Al final, la victoria espartana no proporcionó la
libertad para los territorios antes sometidos por Atenas, ya que Lisandro
mantuvo el control de muchas ciudades griegas de Asia Menor, y los persas
recobraron otras muchas. Los espartanos reemplazaron el imperio naval ateniense
por el suyo propio, imponiendo oligarquías muy cerradas y guarniciones
espartanas y gobernadores en las «ciudades liberadas», así como el pago de
tributos.
En la propia Atenas, los espartanos impusieron un
gobierno títere de oligarcas cuya brutalidad pronto les hizo dignos del nombre
de «los Treinta Tiranos». El nuevo régimen comenzó un reino de terror, que
consistió en una extensa confiscación de la propiedad y en el asesinato
judicial, primero dirigido contra líderes de la democracia, luego contra ricos
para obtener beneficio y finalmente contra los moderados, incluidos aquellos de
sus propias filas que protestaron contra esas atrocidades. Cuando la hostilidad
y la resistencia crecieron, los Treinta tuvieron que solicitar la presencia de
una guarnición de tropas espartanas para que les protegieran de sus
conciudadanos.
Después de haber tomado el control de lo que había
sido el Imperio ateniense, los espartanos dominaron desde ese momento el mundo
griego, suprimiendo la democracia allí donde la encontraban, a la que
reemplazaron por gobiernos oligárquicos satélites en todas partes. En una Atenas
que se había convertido en un territorio ocupado, en el que incluso la simple
sospecha de tener simpatías hacia la democracia podía conducir a la muerte, los
atenienses encontraron en Trasibulo, hijo de Lico, un líder para hacer frente a
la situación. Como no aceptaba vivir bajo el gobierno de los Treinta, Trasibulo
huyó a Tebas, antes hostil a Atenas, pero en ese momento enfrentada a Esparta.
Hacia allí_escaparon dirigentes demócratas atenienses y patriotas que se
reunieron con Trasibulo y organizaron un pequeño ejército, que se estableció en
un fuerte en las montañas, en la frontera norte de Atenas. Cuando las fuerzas
de los Treinta intentaron acabar con los rebeldes, más atenienses se animaron a
huir y a unirse a la resistencia. Al final, Trasibulo contó con las suficientes
fuerzas como para avanzar y capturar el Pireo y enfrentarse con un ejército
espartano hasta quedar en tablas. Los espartanos decidieron abandonar Atenas y,
así, en el 403, Trasibulo y sus hombres restauraron la plena democracia.

Registros proporcionados
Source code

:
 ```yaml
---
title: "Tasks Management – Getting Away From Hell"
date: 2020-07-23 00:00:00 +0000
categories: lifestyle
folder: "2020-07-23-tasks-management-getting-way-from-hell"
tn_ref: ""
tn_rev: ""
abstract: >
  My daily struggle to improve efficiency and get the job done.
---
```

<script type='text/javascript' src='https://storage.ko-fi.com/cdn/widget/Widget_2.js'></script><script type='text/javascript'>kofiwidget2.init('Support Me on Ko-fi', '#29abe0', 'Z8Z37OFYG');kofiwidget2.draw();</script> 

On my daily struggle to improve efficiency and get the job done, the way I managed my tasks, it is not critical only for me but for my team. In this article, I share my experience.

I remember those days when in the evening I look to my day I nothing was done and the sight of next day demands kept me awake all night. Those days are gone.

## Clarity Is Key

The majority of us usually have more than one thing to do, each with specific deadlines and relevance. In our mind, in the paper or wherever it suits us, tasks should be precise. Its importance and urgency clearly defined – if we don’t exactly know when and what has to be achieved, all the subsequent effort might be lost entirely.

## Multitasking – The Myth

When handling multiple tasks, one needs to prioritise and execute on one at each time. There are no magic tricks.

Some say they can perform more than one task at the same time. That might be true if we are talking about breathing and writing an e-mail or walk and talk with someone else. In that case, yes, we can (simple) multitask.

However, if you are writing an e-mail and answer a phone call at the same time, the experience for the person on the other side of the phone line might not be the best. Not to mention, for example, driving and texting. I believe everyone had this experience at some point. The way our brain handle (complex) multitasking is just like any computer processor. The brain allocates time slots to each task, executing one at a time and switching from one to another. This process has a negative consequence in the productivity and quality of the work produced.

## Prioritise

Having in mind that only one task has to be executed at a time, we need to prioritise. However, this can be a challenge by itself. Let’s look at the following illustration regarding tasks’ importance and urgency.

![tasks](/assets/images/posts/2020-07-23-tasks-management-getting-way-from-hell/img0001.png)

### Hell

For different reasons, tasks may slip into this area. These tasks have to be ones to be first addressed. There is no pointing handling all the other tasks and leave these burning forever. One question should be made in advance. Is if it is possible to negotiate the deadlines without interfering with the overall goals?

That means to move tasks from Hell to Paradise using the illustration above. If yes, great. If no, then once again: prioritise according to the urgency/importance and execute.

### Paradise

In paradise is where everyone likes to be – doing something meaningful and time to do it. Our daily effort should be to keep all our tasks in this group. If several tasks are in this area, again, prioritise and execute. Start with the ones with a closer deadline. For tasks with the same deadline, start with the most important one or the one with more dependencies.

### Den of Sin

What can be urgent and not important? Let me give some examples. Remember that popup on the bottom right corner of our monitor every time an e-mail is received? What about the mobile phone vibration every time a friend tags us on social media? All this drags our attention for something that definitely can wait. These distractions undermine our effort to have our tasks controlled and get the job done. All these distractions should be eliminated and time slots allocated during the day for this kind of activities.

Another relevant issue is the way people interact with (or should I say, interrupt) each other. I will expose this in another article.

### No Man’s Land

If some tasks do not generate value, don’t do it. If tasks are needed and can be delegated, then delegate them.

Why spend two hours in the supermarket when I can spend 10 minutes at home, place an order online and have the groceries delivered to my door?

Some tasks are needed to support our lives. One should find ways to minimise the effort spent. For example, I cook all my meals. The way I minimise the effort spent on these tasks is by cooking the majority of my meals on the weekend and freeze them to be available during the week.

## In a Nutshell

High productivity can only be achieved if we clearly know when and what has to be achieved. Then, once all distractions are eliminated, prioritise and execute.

Objetivo
Repite sin cambios el pasaje del texto sobre el dominio espartano en Grecia que va desde "Después de haber" hasta "enfrentada a Esparta.", este último incluido.

Respuesta
Después de haber tomado el control de lo que había
sido el Imperio ateniense, los espartanos dominaron desde ese momento el mundo
griego, suprimiendo la democracia allí donde la encontraban, a la que
reemplazaron por gobiernos oligárquicos satélites en todas partes. En una Atenas
que se había convertido en un territorio ocupado, en el que incluso la simple
sospecha de tener simpatías hacia la democracia podía conducir a la muerte, los
atenienses encontraron en Trasibulo, hijo de Lico, un líder para hacer frente a
la situación. Como no aceptaba vivir bajo el gobierno de los Treinta, Trasibulo
huyó a Tebas, antes hostil a Atenas, pero en ese momento enfrentada a Esparta.